Ана нахмурилась и подошла, обволакивая его соблазнительным ароматом, а он жадно смотрел на ее длинные ноги.
– Что в самом деле происходит, Бастьен?
– Почему ты упорно называешь меня по имени, хотя я дал понять, что это запрещено?
– Потому что, несмотря на ужасные флюиды, которые ты излучаешь, я хочу оставаться вежливой. – На ее идеальных пухлых губах появилась нежная улыбка.
Вожделение смешалось с гневом. Бастьен хотел выругаться, но вместо этого схватил бутылку, налил себе еще коньяку и поднес бокал к губам.
– Мне не нужна вежливость, мисс Дюваль. Но если ты продолжишь в том же духе, я воспользуюсь твоим «приглашением». Может, это заставит тебя раз и навсегда исчезнуть из моей жизни.
Глава 5
Воображение немедленно нарисовало ряд образов, один красочнее другого. Ана пыталась отбросить их, умоляя огонь, разгорающийся в животе, не охватывать все тело.

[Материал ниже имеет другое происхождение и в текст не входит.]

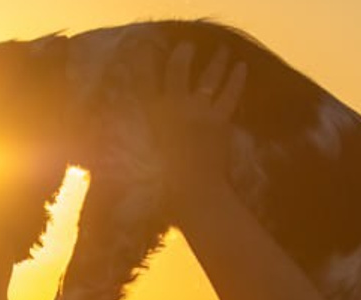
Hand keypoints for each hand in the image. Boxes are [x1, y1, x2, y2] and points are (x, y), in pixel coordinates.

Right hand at [146, 42, 246, 201]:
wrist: (192, 192)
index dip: (146, 64)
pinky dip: (236, 79)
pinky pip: (230, 93)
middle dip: (181, 56)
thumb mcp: (143, 163)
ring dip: (216, 62)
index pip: (147, 81)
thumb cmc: (164, 185)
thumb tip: (118, 150)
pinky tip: (242, 67)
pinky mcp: (219, 119)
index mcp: (152, 114)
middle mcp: (174, 105)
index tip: (147, 50)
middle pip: (177, 71)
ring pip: (208, 78)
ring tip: (223, 51)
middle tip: (186, 46)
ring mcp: (198, 109)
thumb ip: (136, 148)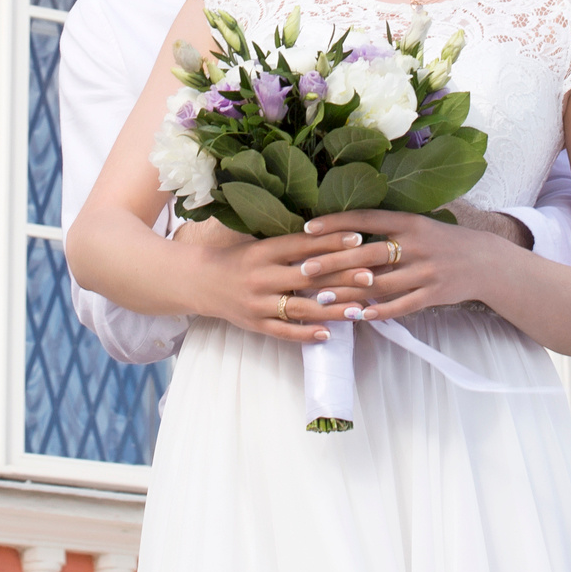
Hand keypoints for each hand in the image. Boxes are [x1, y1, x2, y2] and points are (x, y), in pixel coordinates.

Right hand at [180, 222, 375, 344]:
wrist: (199, 282)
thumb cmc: (236, 258)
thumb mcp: (258, 244)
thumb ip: (288, 245)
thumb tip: (330, 237)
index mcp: (263, 251)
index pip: (302, 245)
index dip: (331, 242)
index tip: (358, 239)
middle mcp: (261, 276)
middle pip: (307, 276)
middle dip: (341, 276)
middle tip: (371, 275)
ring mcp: (257, 303)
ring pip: (300, 307)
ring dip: (332, 310)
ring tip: (360, 310)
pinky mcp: (254, 324)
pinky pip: (283, 332)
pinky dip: (305, 334)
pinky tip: (327, 334)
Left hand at [300, 209, 515, 323]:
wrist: (484, 261)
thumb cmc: (441, 241)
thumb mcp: (417, 225)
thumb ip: (386, 229)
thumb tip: (343, 233)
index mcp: (409, 221)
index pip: (365, 219)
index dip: (335, 223)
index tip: (307, 228)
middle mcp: (416, 244)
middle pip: (367, 254)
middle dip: (333, 262)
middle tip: (305, 269)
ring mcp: (426, 271)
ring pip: (380, 284)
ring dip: (349, 292)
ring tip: (323, 297)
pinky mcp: (434, 294)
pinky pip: (401, 305)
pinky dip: (379, 312)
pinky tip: (358, 316)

Бастьен медленно потягивал коньяк, наслаждаясь его вкусом, а затем взглянул на нее, приподняв бровь.
– Ничего не хочешь мне сказать?
– Это не имеет смысла.
– Боже мой, ты так же упряма, как в восемь лет.
– А ты научился виртуозно скрывать свои эмоции, правда, под маской грубости, которая тебе не идет, но я-то вижу тебя насквозь.
Он поставил бокал и подошел к ней вплотную.
– Что ты видишь?
Ана едва удержалась, чтобы не погладить его подбородок.
– После стольких лет тебе все еще больно. Не пытайся отрицать это. Ты разговариваешь с отцом только в случае крайней необходимости. Входя в зал, я слышала, как один из членов совета поинтересовался его здоровьем, а ты что-то буркнул. Ты так и не простил отца, разве нет?
– Конечно, не простил! – воскликнул он.
– Думаю, ты должен оставить прошлое в прошлом, чтобы это не уничтожало тебя изнутри.
Бастьен рассмеялся, и его смех был подобен хрусту раздавленного льда.
– Надо же, какой философский подход! Ты применяла его к своей матери?
– Я пыталась, – сказала Ана с болью в голосе, – но она не хочет признавать, что совершила ошибку.
– И ты до сих пор возишься с ней, даже сделала своим агентом. Я могу предположить, что ты в каком-то смысле одобряешь ее поступок.
– Нет! – вздрогнула Ана.
– И как же ты с этим миришься?
Она хотела ответить, но замерла, когда до нее дошло, что она действительно смирилась с поведением матери.
– У меня нет ответов на все вопросы, но я точно знаю, что ты не должен отталкивать отца.
– Ты права, у тебя нет ответов, поэтому не нужно бросать в меня камни. И не нужно говорить со мной о том, что было шестнадцать лет назад. С этой минуты тема закрыта, – отрезал Бастьен, подавляя гнев, отвернулся и подошел к окну.
Ей стало невыносимо жалко его.
– Разве можно не говорить об этом, если прошлое оставляет отпечаток на всем, что ты делаешь?
– Боже мой, Ана, – вырвалось у него, – я пытаюсь справиться. Забудь об этом, пожалуйста!
– Хорошо, забуду. Пока что.
Помолчав, Бастьен повернулся к ней:
– Хороший у тебя вышел трюк с подкупленными газетами. Полагаю, сейчас ты придумываешь продолжение сюжета. Зря.
– Что это значит?
– Это значит, что второй этап рекламной кампании пройдет здесь.
– Что? – Ана чуть не подпрыгнула от удивления. – Но почему? Мы должны были снимать в Шотландии.
– Раз уж мне надо постоянно быть рядом с тобой, я предпочитаю находиться там, где исключена любая возможность появления непристойных статей. В Швейцарии невозможно внедриться в прессу.
– Значит, следующие три недели ты будешь содержать меня под стражей?
– А ты предпочитаешь вернуться в Лондон и опубликовать еще несколько сальных историй? – поинтересовался Бастьен.
– Я хочу домой.
Если съемки перенесут сюда, ей придется пробыть здесь очень долго, возможно, до суда. И все это время она будет находиться рядом с человеком, который пробуждает в ней опасные эмоции.
– Забудь.
– Ты не можешь так поступить! – взорвалась Ана.
Бастьен нахмурился:
– Я готов согласиться с тем, что статья помогла спасти мою компанию, мисс Дюваль, но я не намерен подкармливать прессу бредовыми сплетнями.
– Прекрати называть меня мисс Дюваль! Это звучит смешно, учитывая, что мы… – Ана запнулась. Глупо предлагать ему называть ее по имени лишь потому, что за последние двадцать четыре часа они дважды побывали в объятиях друг друга.
– Что мы были близки?
– То, что случилось между нами, нельзя назвать близостью, – возразила она.